How Realistic is the Hyperloop?

Two SJSU experts — a mechanical engineering professor and a transportation expert — comment on Elon Musk’s latest transportation venture (image courtesy of Tesla Motors).

Posted July 19 by the Silicon Valley Business Journal.

By Preeti Upadhyaya

All week, the buzz around the proposed Hyperloop transport system has been growing steadily as the world tries to figure out just how commuters are supposed to get between San Francisco and Los Angeles in 30 minutes.

In typical Elon Musk build-the-suspense fashion, the Tesla Motors and SpaceX CEO will make us wait until Aug. 12 to reveal plans for his ultra-fast transport system. That leaves us plenty of time to speculate about the feasibility of this potentially transformational idea.

So far, most experts theorize that Musk will employ a pneumatic tube system to make the Hyperloop a reality, though he has denied this on Twitter. Think of the plastic cylindrical container you use to transport documents at a drive up bank teller and you’ve got the basic idea.

This isn’t exactly a new concept, said Phil Kesten, a physics professor at Santa Clara University.

“You’d have trains, kind of like bullets, shooting up and down a tube,” said Kesten, who explained that friction would be minimized through a magnetic levitation system keeping the sides of the train from hitting the tube.

After some quick number crunching, Kesten calculated that a Hyperloop train would have to accelerate at a rate of 0.3 Gs for at least 15 minutes to live up to Musk’s promise of a SF to LA commute of 30 minutes. To put that into perspective, when a regular commercial airplane takes off, passengers experience 0.2 G, but for a very short period of time.

“After 15 minutes at 0.3 G, I suspect most of us wouldn’t be very happy,” Kesten said.

Kesten estimated that to make the Hyperloop work, the train would have to move at a peak speed of 5,000 miles an hour. That’s about 10 times the speed of a commercial jet.

While it may be physically uncomfortable, the Hyperloop is not theoretically impossible, said Burford Furman, a professor in the department of mechanical and aerospace engineering at San Jose State University.

“There’s nothing here that violates fundamental physics,” said Furman, who is an expert in the area of automated transit networks.

Furman explained that if you use automated transit technology as a model for how the Hyperloop would unfold, the issue of cost will inevitably pose a big roadblock.

“The big costs are in the guideway, the thing that supports and guides the trains. And the larger the structure, the more it costs,” he said.

Until we learn more from Musk himself, it will be difficult to reconcile this issue with his statement that the Hyperloop could be built at one-tenth the cost of California’s proposed high-speed rail system.

The cost would be “at least on the order of what it would take for high-speed rail,” said Furman. “It would probably go beyond that because this technology hasn’t been proven yet. High-speed rail and that technology exists already all over the world.”

High-speed rail in California itself is an embattled project, facing severe scrutiny and criticism for its cost, environmental impact and a host of other factors.

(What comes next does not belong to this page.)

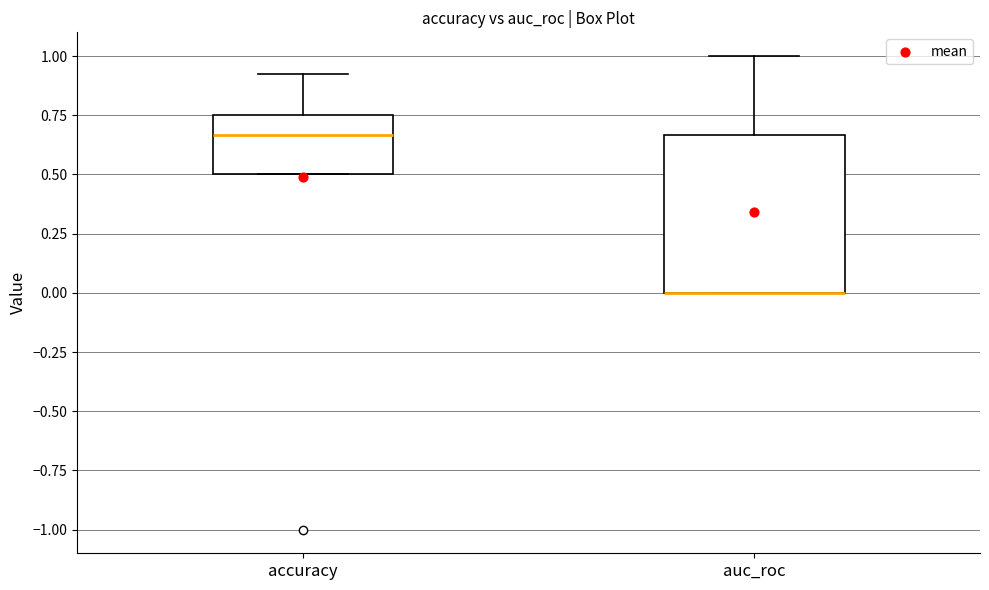

Reading left to right, transcribe this box plot: for each box, give where its median line is, the range the box spans, and where its two whiskers end, as read against the y-axis. The values are not printed on the chart, so give them approximately, as read against the axis.

accuracy: median 0.65, box 0.50 to 0.75, whiskers 0.50 to 0.90
auc_roc: median 0.00 (drawn on the box's lower edge), box 0.00 to 0.65, whiskers 0.00 to 1.00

But at least the ball is rolling for that effort, said Rod Dirdon, executive director of the Mineta Transportation Institute, a San Jose-based research institute focusing on intermodal surface transportation issues.

Diridon said that Musk and his Hyperloop face an uphill battle in terms of securing project clearance.

That would have to come after extensive engineering studies and tests. Diridon said Musk must create a complete concept, build a test track, build a demonstration track to work out the kinks and acquire federal safety certifications as well as environmental clearance.

Only after that is complete can the project move forward with public hearings and obtaining land use rights from cities.

Diridon paints a dizzying picture of the red tape and bureaucracy that has mired the high-speed rail project in California.

The initial efforts to get environmental clearance started in 1996 and took until 2008 to approve only the route, station locations and mode of transport. Even then, the bullet train only has project clearance for the portion of the Central Valley, Diridon said.

Elon Musk would be building his Hyperloop from scratch with no prior models to draw on at the scale he is envisioning. Diridon suggested the time frame for the Hyperloop would be at least that of the high-speed rail project, and that’s being extremely generous.

While the challenges facing Hyperloop may be discouraging, Diridon stressed that he is supporting Musk’s efforts and anyone else who is looking at solutions beyond our current transport system.

“I’d do anything in the world to help this get beyond the institutional barriers in the way,” Diridon said. “But it will take a whole lot of effort to make it to primetime.”